Immanuel Can wrote: ↑Wed Mar 16, 2022 2:27 pmNo, because both Judaism and Christianity believe that God is not His Creation, nor is His Creation "in" Him in the Panentheistic sense.
Once again -- it will always come up -- I differ with what you propose here in a practical, real-world sense. I regard Christianity (and I will also include Judaism) not as abstract, idealistic theological creations, but as things that can only be studied in context.
And the way to find out what Christianity is is not to study what someone
says that it is (though that cannot be nor should be avoided), but to study what it was, and how it became what it was/is. And as you know I regard the study of the Medieval period (including
The Great Chain of Being) as perhaps the sole area to gather a sense of what Christianity is and what Christians
actually believed.
(I know that you view is that this is not Christianity but psuedo-Christianity or Christendom in a Kierkegaardian sense).

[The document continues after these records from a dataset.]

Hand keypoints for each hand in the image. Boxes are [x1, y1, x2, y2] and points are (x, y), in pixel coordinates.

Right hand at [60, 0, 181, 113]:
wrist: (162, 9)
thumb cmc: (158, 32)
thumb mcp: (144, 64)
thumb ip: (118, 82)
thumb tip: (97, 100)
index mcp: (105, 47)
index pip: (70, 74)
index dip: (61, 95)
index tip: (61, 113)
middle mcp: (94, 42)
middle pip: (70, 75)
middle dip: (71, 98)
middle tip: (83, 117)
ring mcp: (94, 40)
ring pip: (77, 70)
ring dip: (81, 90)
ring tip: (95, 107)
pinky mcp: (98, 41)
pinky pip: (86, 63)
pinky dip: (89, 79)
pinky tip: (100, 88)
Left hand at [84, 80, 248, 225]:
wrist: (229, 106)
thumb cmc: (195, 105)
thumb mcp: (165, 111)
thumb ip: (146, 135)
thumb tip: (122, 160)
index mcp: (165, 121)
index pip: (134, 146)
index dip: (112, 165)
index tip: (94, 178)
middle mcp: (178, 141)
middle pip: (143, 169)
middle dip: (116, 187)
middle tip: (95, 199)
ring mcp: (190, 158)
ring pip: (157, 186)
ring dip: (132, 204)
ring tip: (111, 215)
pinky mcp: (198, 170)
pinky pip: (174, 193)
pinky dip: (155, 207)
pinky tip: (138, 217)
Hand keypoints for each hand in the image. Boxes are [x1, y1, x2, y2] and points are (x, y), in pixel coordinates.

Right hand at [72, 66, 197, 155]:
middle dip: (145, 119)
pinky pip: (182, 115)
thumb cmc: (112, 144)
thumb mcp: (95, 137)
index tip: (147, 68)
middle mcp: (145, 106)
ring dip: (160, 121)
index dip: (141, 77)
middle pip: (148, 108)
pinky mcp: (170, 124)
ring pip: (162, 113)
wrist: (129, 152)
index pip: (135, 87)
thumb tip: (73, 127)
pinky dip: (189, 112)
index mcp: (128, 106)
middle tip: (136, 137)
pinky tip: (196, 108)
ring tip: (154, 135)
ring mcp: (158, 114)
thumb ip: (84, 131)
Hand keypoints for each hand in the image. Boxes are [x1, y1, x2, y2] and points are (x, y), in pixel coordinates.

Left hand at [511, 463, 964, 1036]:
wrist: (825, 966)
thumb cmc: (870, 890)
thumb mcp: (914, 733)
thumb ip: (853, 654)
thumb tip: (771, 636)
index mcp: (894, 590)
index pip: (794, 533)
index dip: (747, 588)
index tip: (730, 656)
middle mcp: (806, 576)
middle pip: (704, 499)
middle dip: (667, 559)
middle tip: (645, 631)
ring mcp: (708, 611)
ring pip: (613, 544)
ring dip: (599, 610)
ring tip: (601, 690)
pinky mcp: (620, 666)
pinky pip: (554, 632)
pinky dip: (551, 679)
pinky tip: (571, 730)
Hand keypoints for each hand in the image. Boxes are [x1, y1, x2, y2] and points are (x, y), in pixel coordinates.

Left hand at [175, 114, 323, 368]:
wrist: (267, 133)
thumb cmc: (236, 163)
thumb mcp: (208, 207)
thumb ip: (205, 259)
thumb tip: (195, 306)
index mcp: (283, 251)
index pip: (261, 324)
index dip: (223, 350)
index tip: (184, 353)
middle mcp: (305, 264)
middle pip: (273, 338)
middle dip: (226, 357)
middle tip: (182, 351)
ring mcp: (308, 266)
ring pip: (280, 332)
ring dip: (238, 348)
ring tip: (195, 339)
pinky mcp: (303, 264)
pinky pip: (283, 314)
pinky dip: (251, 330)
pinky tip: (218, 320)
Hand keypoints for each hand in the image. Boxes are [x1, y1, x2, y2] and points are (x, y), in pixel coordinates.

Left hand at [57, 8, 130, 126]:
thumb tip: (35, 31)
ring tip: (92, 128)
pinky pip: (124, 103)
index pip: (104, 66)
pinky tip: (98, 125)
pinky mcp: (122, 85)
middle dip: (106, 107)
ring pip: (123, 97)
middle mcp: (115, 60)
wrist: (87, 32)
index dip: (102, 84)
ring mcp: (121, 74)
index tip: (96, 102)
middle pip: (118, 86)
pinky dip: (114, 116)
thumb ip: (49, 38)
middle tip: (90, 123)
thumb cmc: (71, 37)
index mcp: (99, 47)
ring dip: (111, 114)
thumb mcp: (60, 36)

And from this perspective I can assert, with justifiable certainly, that in fact Christianity of that period and time did have a
panentheistic understanding of divinity's penetration of the manifest world. I do not mean to take a contrary position to yours in an aggressive sense, and I know that you define a true Christianity from a false Christianity (and I do respect your views and orientation). But I am forced to make what I see are necessary corrections to some of the ideas you assert. And I think it must be made clear that you are the sole person on this forum that explains and defends an extremely traditional Christianity. Yours is an
idealistic Christianity as well since, as I have understood, you can present no one that actually practices the Christianity you define. (But I think you will say that I am exaggerating).

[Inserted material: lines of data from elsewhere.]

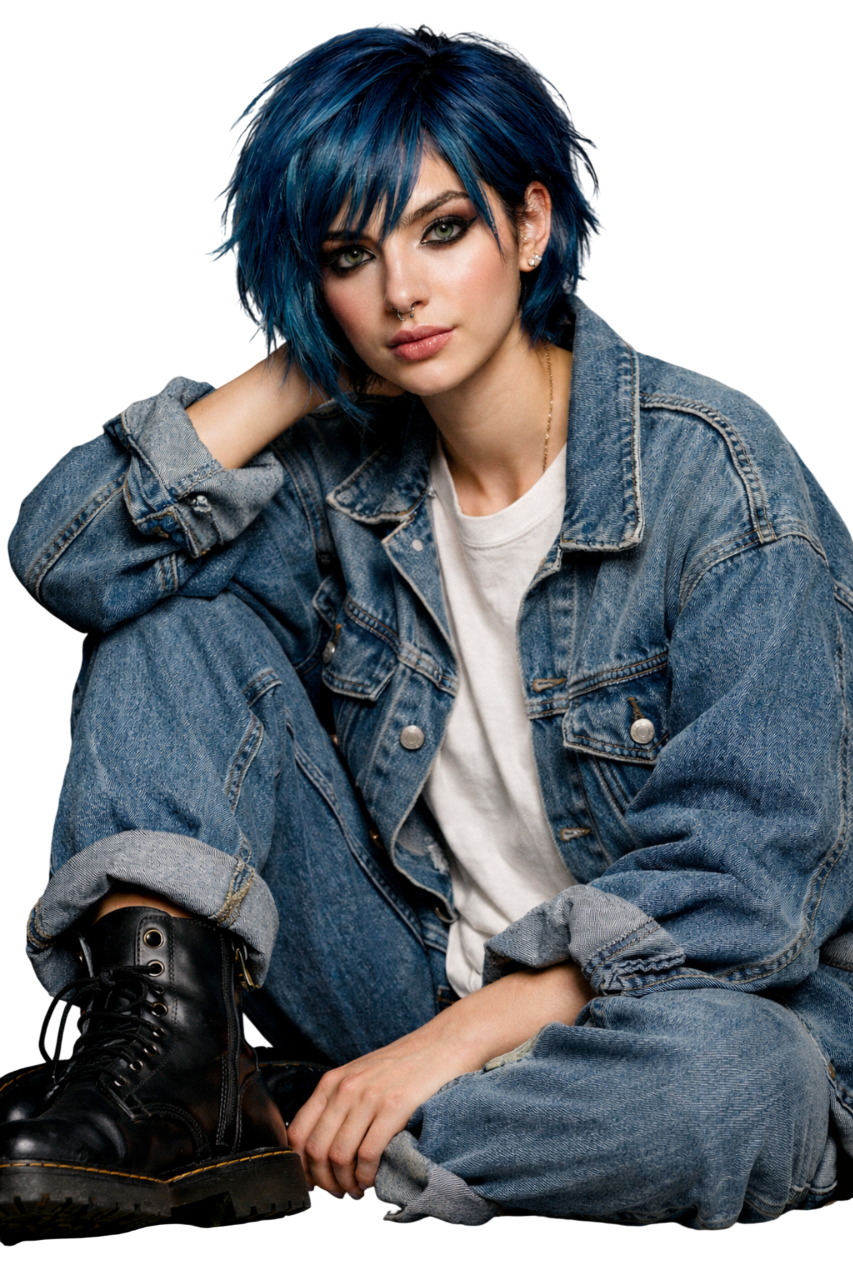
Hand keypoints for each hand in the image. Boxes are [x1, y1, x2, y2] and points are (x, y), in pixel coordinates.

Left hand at [286, 961, 593, 1196]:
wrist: (444, 1043)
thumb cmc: (406, 1064)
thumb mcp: (361, 1075)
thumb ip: (340, 1102)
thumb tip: (322, 1144)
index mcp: (333, 1081)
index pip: (297, 1132)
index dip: (300, 1165)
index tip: (313, 1180)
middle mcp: (346, 1088)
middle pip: (315, 1150)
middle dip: (323, 1181)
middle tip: (338, 1191)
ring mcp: (369, 1097)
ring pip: (339, 1155)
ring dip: (345, 1183)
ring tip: (357, 1188)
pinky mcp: (394, 1107)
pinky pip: (368, 1153)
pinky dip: (367, 1176)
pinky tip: (373, 1179)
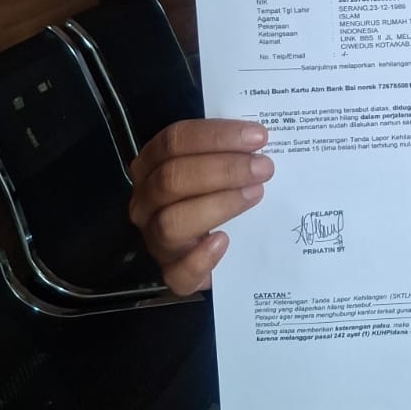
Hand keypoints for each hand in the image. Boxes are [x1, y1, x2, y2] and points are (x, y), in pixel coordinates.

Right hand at [128, 119, 273, 295]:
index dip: (216, 136)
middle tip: (264, 168)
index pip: (174, 141)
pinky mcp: (172, 273)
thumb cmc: (221, 194)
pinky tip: (224, 241)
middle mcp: (146, 201)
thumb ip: (232, 150)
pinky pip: (178, 272)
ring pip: (172, 222)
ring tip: (255, 195)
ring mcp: (155, 239)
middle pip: (171, 179)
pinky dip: (201, 258)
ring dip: (218, 205)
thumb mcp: (222, 166)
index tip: (258, 137)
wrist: (226, 248)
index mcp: (152, 165)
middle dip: (223, 169)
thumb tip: (260, 136)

The idea 'as above so below' is where that panentheistic understanding can be examined. What is above is relational to what is below. What is seen below can express or embody, in limited degrees, what is above.

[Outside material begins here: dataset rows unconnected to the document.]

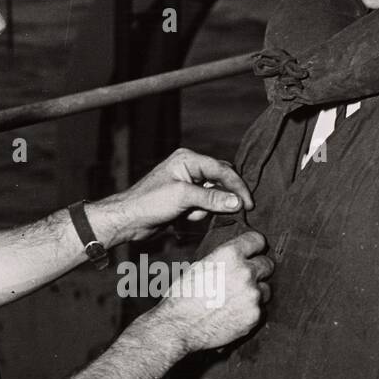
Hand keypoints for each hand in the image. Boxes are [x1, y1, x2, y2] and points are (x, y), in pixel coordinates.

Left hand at [96, 148, 253, 243]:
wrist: (129, 220)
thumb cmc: (149, 202)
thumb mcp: (183, 197)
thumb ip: (212, 197)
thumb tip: (237, 201)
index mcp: (188, 159)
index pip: (222, 169)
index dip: (237, 186)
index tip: (249, 203)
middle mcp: (189, 168)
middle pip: (221, 180)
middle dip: (223, 197)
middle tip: (232, 211)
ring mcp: (188, 184)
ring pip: (214, 195)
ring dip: (207, 208)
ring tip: (189, 213)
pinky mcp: (185, 199)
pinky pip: (204, 205)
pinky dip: (199, 214)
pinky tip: (184, 217)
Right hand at [159, 229, 271, 352]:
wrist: (178, 327)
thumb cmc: (182, 297)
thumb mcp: (200, 267)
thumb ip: (223, 260)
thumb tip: (237, 258)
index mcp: (229, 255)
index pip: (257, 240)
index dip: (255, 247)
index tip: (255, 252)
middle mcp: (245, 272)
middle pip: (267, 265)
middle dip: (258, 271)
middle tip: (244, 280)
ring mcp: (252, 295)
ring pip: (265, 290)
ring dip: (255, 293)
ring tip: (235, 301)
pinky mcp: (254, 316)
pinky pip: (260, 310)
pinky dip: (249, 312)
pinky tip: (233, 315)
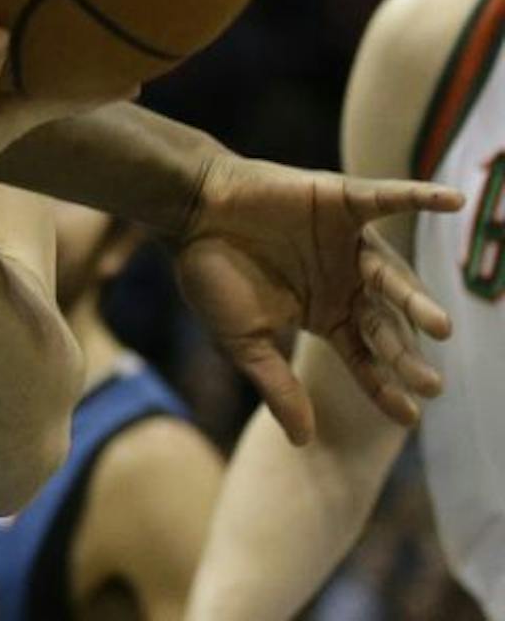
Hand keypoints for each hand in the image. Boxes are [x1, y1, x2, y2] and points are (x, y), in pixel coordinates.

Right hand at [174, 155, 462, 441]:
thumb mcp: (245, 340)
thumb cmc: (209, 273)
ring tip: (439, 327)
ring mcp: (346, 241)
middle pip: (385, 322)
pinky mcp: (341, 201)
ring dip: (416, 298)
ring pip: (391, 273)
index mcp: (325, 313)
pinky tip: (451, 200)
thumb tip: (303, 442)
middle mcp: (345, 280)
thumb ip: (277, 386)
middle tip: (430, 382)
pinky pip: (387, 198)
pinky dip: (420, 196)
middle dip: (407, 354)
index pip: (365, 357)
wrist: (187, 212)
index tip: (410, 417)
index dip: (385, 386)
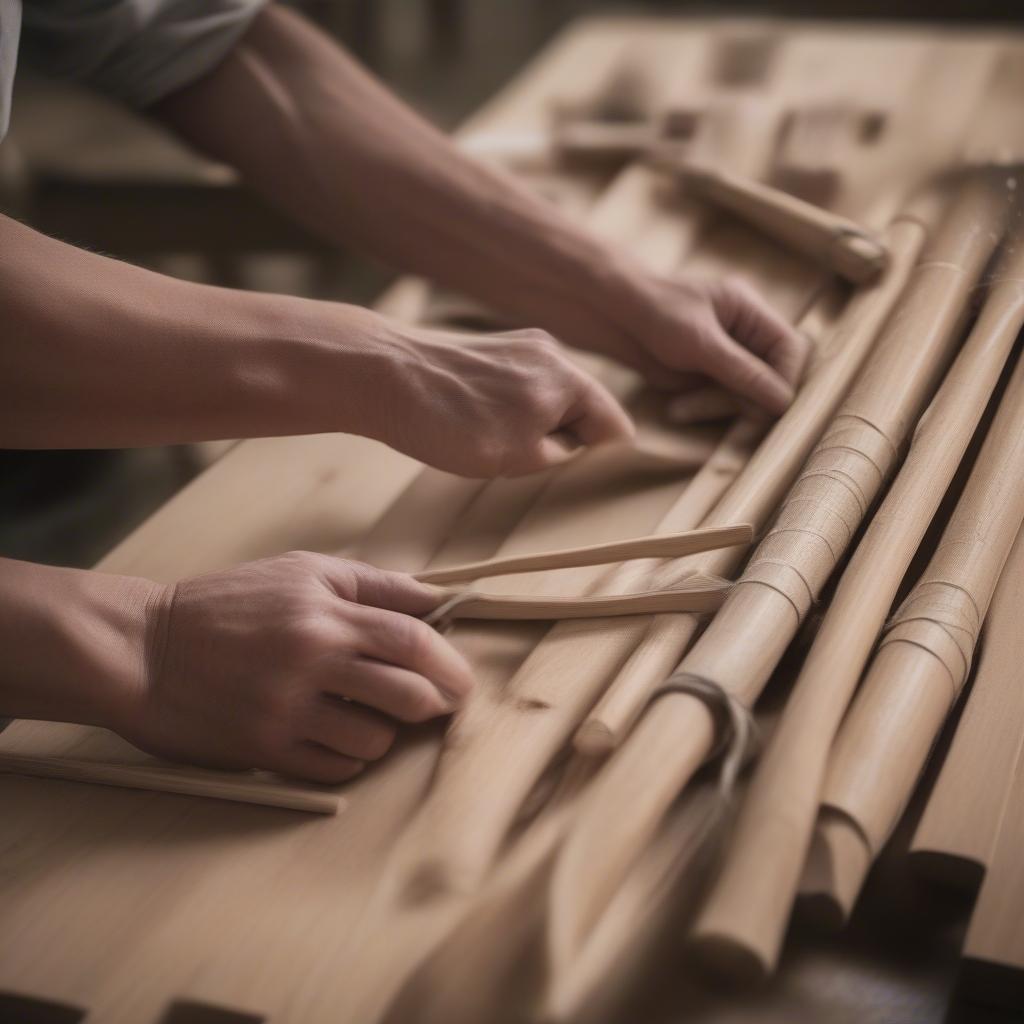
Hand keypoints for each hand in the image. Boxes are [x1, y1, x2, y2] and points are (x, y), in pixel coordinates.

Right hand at [127, 552, 470, 782]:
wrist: (145, 649)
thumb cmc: (228, 603)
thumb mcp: (299, 571)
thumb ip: (371, 584)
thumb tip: (435, 601)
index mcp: (324, 613)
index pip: (412, 640)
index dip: (450, 663)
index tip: (461, 679)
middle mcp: (311, 661)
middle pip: (407, 695)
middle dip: (434, 703)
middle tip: (434, 705)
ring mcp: (287, 711)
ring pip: (374, 740)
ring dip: (383, 733)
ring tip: (368, 717)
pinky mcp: (263, 751)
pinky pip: (334, 770)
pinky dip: (347, 758)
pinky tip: (335, 738)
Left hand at [366, 324, 633, 476]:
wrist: (382, 375)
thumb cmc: (450, 419)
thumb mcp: (521, 456)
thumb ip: (562, 453)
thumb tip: (575, 447)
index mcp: (570, 377)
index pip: (615, 426)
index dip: (604, 460)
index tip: (583, 482)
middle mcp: (551, 353)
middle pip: (582, 409)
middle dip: (565, 442)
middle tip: (533, 469)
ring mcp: (518, 346)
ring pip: (547, 400)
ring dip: (534, 430)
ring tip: (500, 450)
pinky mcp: (488, 350)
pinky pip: (518, 388)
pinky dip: (510, 413)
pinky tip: (479, 430)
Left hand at [562, 273, 809, 415]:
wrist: (609, 316)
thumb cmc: (654, 311)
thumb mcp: (701, 342)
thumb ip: (743, 372)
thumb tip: (784, 401)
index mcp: (749, 310)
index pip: (790, 349)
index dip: (784, 379)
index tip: (769, 404)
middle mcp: (743, 334)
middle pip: (770, 376)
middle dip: (746, 399)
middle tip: (724, 413)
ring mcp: (724, 358)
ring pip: (745, 396)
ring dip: (718, 407)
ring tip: (683, 407)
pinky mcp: (704, 378)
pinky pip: (718, 404)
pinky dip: (701, 409)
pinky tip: (677, 408)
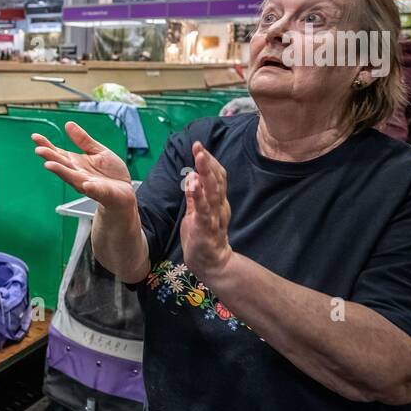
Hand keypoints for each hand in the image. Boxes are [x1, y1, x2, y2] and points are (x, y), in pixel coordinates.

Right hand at [33, 122, 133, 211]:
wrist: (124, 192)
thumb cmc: (110, 173)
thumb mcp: (97, 151)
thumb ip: (83, 140)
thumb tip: (68, 124)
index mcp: (75, 163)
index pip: (57, 153)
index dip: (46, 145)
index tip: (35, 137)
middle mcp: (77, 174)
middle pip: (61, 164)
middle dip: (50, 158)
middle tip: (39, 150)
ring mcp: (87, 184)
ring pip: (72, 178)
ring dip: (60, 171)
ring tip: (49, 165)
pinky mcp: (101, 192)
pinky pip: (95, 190)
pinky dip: (90, 188)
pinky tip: (86, 184)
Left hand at [182, 141, 233, 281]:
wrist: (211, 264)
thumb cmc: (203, 237)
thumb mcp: (196, 212)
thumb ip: (194, 195)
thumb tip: (192, 175)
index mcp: (217, 201)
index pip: (216, 177)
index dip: (209, 161)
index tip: (199, 146)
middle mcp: (219, 206)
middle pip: (216, 181)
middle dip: (207, 162)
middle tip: (199, 146)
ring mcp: (213, 217)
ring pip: (212, 192)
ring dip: (206, 174)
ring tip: (199, 158)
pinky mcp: (205, 229)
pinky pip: (203, 211)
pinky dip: (198, 196)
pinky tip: (193, 184)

Now from a comparative religious perspective I often think of a Vaishnava idea (a religious and metaphysical school of the Indian subcontinent that orients itself around the notion of Vishnu as Supreme Being). It is a curious idea. That idea is that the world we live in, the reality we experience, is 'Vishnu's external energy'. This idea corresponds to what you say here: "both Judaism and Christianity believe that God is not His Creation, nor is His Creation "in" Him in the Panentheistic sense". The Vaishnavas would say something similar.
There is no *energy* (ie energy or matter or anything) that does not have its origin in the Supreme Being. But there is an 'external energy' and there is an 'internal energy'. We exist according to this view in a liminal area but largely within God's external energy. It carries on according to its specific rules and regulations blindly and mechanically. This view is similar, in a way, to how our materialists and physicists see and explain reality.
But since an 'internal energy' is proposed -- and understood to *exist* and to be real and discoverable -- the object of man is to seek the internal energy and to move away from
capture in the external energy. That external energy is defined as 'the material entanglement'. And this implies getting
untangled. How that is done is, of course, the topic of most Indian ethics and metaphysics.